Rentplus chief executive Steve Collins says: “Rentplus has already been successful across the south of the country. Our families have moved into a home without having to have even one penny of deposit. They pay affordable rent until they are in a position to buy the home they are living in, which also saves them considerable sums in removal costs too.”
The business model works by buying newly-built homes from housing developers, some of who have a Section 106 obligation to provide affordable housing on their sites. Rentplus then leases the properties on 20 year contracts to housing associations, which allocate them to those deemed eligible for the scheme.
These include those already on housing association or social housing waiting lists or already renting via the housing association or other social housing providers. Those on waiting lists are judged by local authority criteria as in need of affordable homes. Councils often state that applicants must live in or have a connection to the area, are unable to afford to buy a home on their salary or combined salaries and are working and able to pay rent. Key workers are usually favoured.
In some areas, 35 per cent of those taking a Rentplus property move out of a social rented house into a Rentplus home. This frees up their old property for allocation to those in greater need.
The would-be buyers then move in and pay an affordable rent, which is usually 80 per cent of the local market rate, for five to 20 years on five-year renewable tenancies. This gives them time to save, clear any debt, build a good credit history and become part of the community.
There are no service charges for repairs and maintenance and, after fixed periods, residents are offered the chance to buy the home they are living in. When they have agreed a mortgage, tenants are gifted 10 per cent of the market value of the property to put towards or pay for the deposit.
Rentplus says many of those who rent then buy its homes are key workers such as teachers, NHS and emergency services staff and armed forces personnel.

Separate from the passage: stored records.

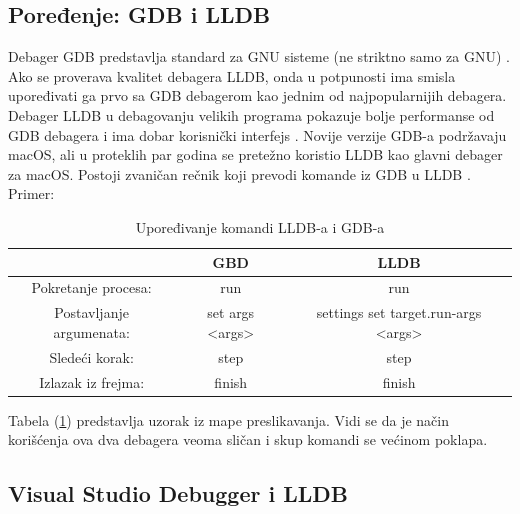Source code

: \documentclass[a4paper]{article}
\begin{document}
\subsection{Poređenje: GDB i LLDB}
\label{subsec: GDB i LLDB}

Debager GDB predstavlja standard za GNU sisteme (ne striktno samo za GNU) \cite{gdb}. Ako se proverava kvalitet debagera LLDB, onda u potpunosti ima smisla upoređivati ga prvo sa GDB debagerom kao jednim od najpopularnijih debagera. Debager LLDB u debagovanju velikih programa pokazuje bolje performanse od GDB debagera i ima dobar korisnički interfejs \cite{lldb_project_blog}. Novije verzije GDB-a podržavaju macOS, ali u proteklih par godina se pretežno koristio LLDB kao glavni debager za macOS. Postoji zvaničan rečnik koji prevodi komande iz GDB u LLDB \cite {lldb_to_gdb_map}. Primer:

\begin{table}
	\begin{center}
	  \label{tab:tabela_lldb_i_gdb}
	  \caption{Upoređivanje komandi LLDB-a i GDB-a} 
	  \begin{tabular}{| c | c | c |}
	  	\hline
	    & \cellcolor{red!60}GBD & \cellcolor{red!60}LLDB \\ 
	    \hline
	    \cellcolor{orange!60}Pokretanje procesa: & \cellcolor{yellow!60}run & \cellcolor{yellow!60}run \\ 
	    \hline 
	    \cellcolor{orange!60}Postavljanje argumenata: & \cellcolor{yellow!60}set args <args>
	    & \cellcolor{yellow!60}settings set target.run-args <args> \\
	    \hline
	    \cellcolor{orange!60}Sledeći korak: & \cellcolor{yellow!60}step & \cellcolor{yellow!60}step \\
	    \hline
	    \cellcolor{orange!60}Izlazak iz frejma: & \cellcolor{yellow!60}finish & \cellcolor{yellow!60}finish\\
	    \hline
	  \end{tabular}
	\end{center}
\end{table}

\indent Tabela (\ref{tab:tabela_lldb_i_gdb}) predstavlja uzorak iz mape preslikavanja. Vidi se da je način korišćenja ova dva debagera veoma sličan i skup komandi se većinom poklapa. 

\subsection{Visual Studio Debugger i LLDB}
\label{subsec: Visual Studio Debugger i LLDB}
\end{document}
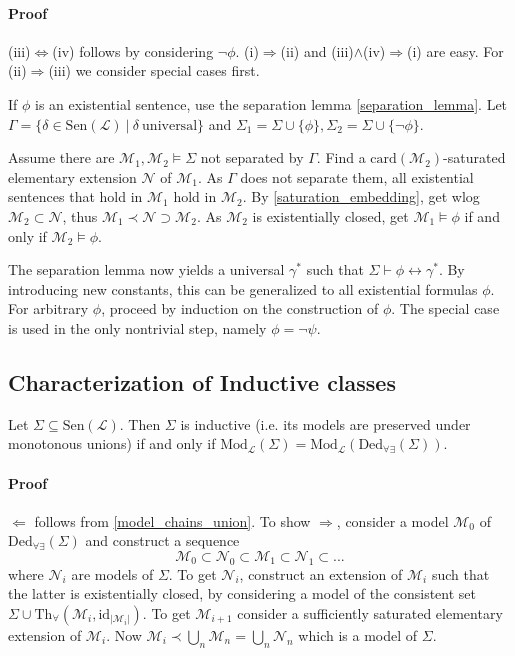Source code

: \documentclass{scrartcl}
\begin{document}
\paragraph{Proof} (iii)$\Leftrightarrow$(iv) follows by considering $\neg\phi$. (i)$\Rightarrow$(ii) and (iii)$\wedge$(iv)$\Rightarrow$(i) are easy. For (ii)$\Rightarrow$(iii) we consider special cases first.

If $\phi$ is an existential sentence, use the separation lemma \ref{separation_lemma}.
Let $\Gamma = \{ \delta \in \mathrm{Sen}(\mathcal{L}) \ | \ \delta \ \text{universal} \}$ and $\Sigma_1 = \Sigma \cup \{ \phi \}, \Sigma_2 = \Sigma \cup \{ \neg \phi \}$.

Assume there are $\mathcal{M}_1, \mathcal{M}_2 \models \Sigma$ not separated by $\Gamma$.
Find a $\mathrm{card}(\mathcal{M}_2)$-saturated elementary extension $\mathcal{N}$ of $\mathcal{M}_1$.
As $\Gamma$ does not separate them, all existential sentences that hold in $\mathcal{M}_1$ hold in $\mathcal{M}_2$.
By \ref{saturation_embedding}, get wlog $\mathcal{M}_2 \subset \mathcal{N}$, thus $\mathcal{M}_1 \prec \mathcal{N} \supset \mathcal{M}_2$.
As $\mathcal{M}_2$ is existentially closed, get $\mathcal{M}_1 \models \phi$ if and only if $\mathcal{M}_2 \models \phi$.

The separation lemma now yields a universal $\gamma^*$ such that $\Sigma \vdash \phi \leftrightarrow \gamma^*$.
By introducing new constants, this can be generalized to all existential formulas $\phi$.
For arbitrary $\phi$, proceed by induction on the construction of $\phi$. The special case is used in the only nontrivial step, namely $\phi = \neg \psi$.

\subsection{Characterization of Inductive classes}
Let $\Sigma \subseteq \mathrm{Sen}(\mathcal{L})$. 
Then $\Sigma$ is inductive (i.e. its models are preserved under monotonous unions) if and only if $\mathrm{Mod}_{\mathcal{L}}(\Sigma) = \mathrm{Mod}_{\mathcal{L}}(\mathrm{Ded}_{\forall\exists}(\Sigma))$.
\paragraph{Proof} $\Leftarrow$ follows from \ref{model_chains_union}. To show $\Rightarrow$, consider a model $\mathcal{M}_0$ of $\mathrm{Ded}_{\forall\exists}(\Sigma)$ and construct a sequence
\begin{equation*}
    \mathcal{M}_0 \subset \mathcal{N}_0 \subset \mathcal{M}_1 \subset \mathcal{N}_1 \subset ...
\end{equation*}
where $\mathcal{N}_i$ are models of $\Sigma$. 
To get $\mathcal{N}_i$, construct an extension of $\mathcal{M}_i$ such that the latter is existentially closed, by considering a model of the consistent set $\Sigma \cup \mathrm{Th}_\forall(\mathcal{M}_i, \mathrm{id}_{|\mathcal{M}_i|})$.
To get $\mathcal{M}_{i + 1}$ consider a sufficiently saturated elementary extension of $\mathcal{M}_i$.
Now $\mathcal{M}_i \prec \bigcup_n \mathcal{M}_n = \bigcup_n \mathcal{N}_n$ which is a model of $\Sigma$.
\end{document}
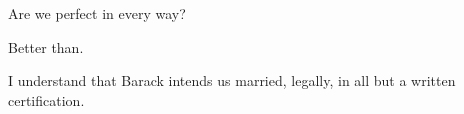  

Are we perfect in every way?

Better than.  

I understand that Barack intends us married, \break legally, in all
but a written certification.

\bye
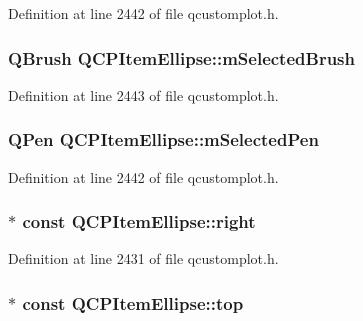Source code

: Definition at line 2442 of file qcustomplot.\-h.

\hypertarget{class_q_c_p_item_ellipse_a2e49d5547478aa36910ed8a2dcc8a5c0}{
\subsubsection[{m\-Selected\-Brush}]{\setlength{\rightskip}{0pt plus 5cm}Q\-Brush Q\-C\-P\-Item\-Ellipse\-::m\-Selected\-Brush\hspace{0.3cm}{\ttfamily [protected]}}}\label{class_q_c_p_item_ellipse_a2e49d5547478aa36910ed8a2dcc8a5c0}


Definition at line 2443 of file qcustomplot.\-h.

\hypertarget{class_q_c_p_item_ellipse_a57b047abfce6f1a84ed46ca668c90e21}{
\subsubsection[{m\-Selected\-Pen}]{\setlength{\rightskip}{0pt plus 5cm}Q\-Pen Q\-C\-P\-Item\-Ellipse\-::m\-Selected\-Pen\hspace{0.3cm}{\ttfamily [protected]}}}\label{class_q_c_p_item_ellipse_a57b047abfce6f1a84ed46ca668c90e21}


Definition at line 2442 of file qcustomplot.\-h.

\hypertarget{class_q_c_p_item_ellipse_a50091a3bd8761d3ce0d95d9c727e4a82}{
\subsubsection[{right}]{$\ast$ const Q\-C\-P\-Item\-Ellipse\-::right}}\label{class_q_c_p_item_ellipse_a50091a3bd8761d3ce0d95d9c727e4a82}


Definition at line 2431 of file qcustomplot.\-h.

\hypertarget{class_q_c_p_item_ellipse_ad50f907d6f9d1402c6c5d302dca5c5d5}{
\subsubsection[{top}]{$\ast$ const Q\-C\-P\-Item\-Ellipse\-::top}}\label{class_q_c_p_item_ellipse_ad50f907d6f9d1402c6c5d302dca5c5d5}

All shared an inability to save for a deposit because their rent and essential outgoings are too high.
The company’s ambition is to deliver 5,000 homes across England by the end of this year and to deliver this, they have recently invested in two new Area Managers for the North East and North West, charged with establishing Rentplus in the North.
Sajjad Hussain and Alasdair Manson both have backgrounds in social housing. Both are actively looking for new housing association partners and are in the market to buy new-build homes for the business.
The expectation is that the first northern Rentplus homes will be available within a year. This should prove attractive to developers who are often bound to provide a proportion of affordable homes through Section 106 agreements. They usually sell these to housing associations but the process is often bureaucratic and lengthy. Housing associations benefit from acquiring new tenures, increased revenues through the rental income with far less risk than borrowing.
Says Mr Manson. “We can also help developers who are planning land purchases and want certainty in finding partners to buy their quota of affordable homes.”
Nurse Nicole Richards, 27, from Northampton, saw no prospect of buying her own home until she was allocated a Rentplus property. Her brother had already bought through shared ownership, but that still requires a hefty deposit, which she did not have. The prospect of only being able to own a percentage of the house also did not appeal to her.
The rent on her previous privately rented home was £725 a month. She is now paying £460 and, from the first month was able to squirrel way £200 a month in an ISA to build up savings. This, combined with the Rentplus gift of 10 per cent of the market value of the property, means she will be ready to buy her home at year five.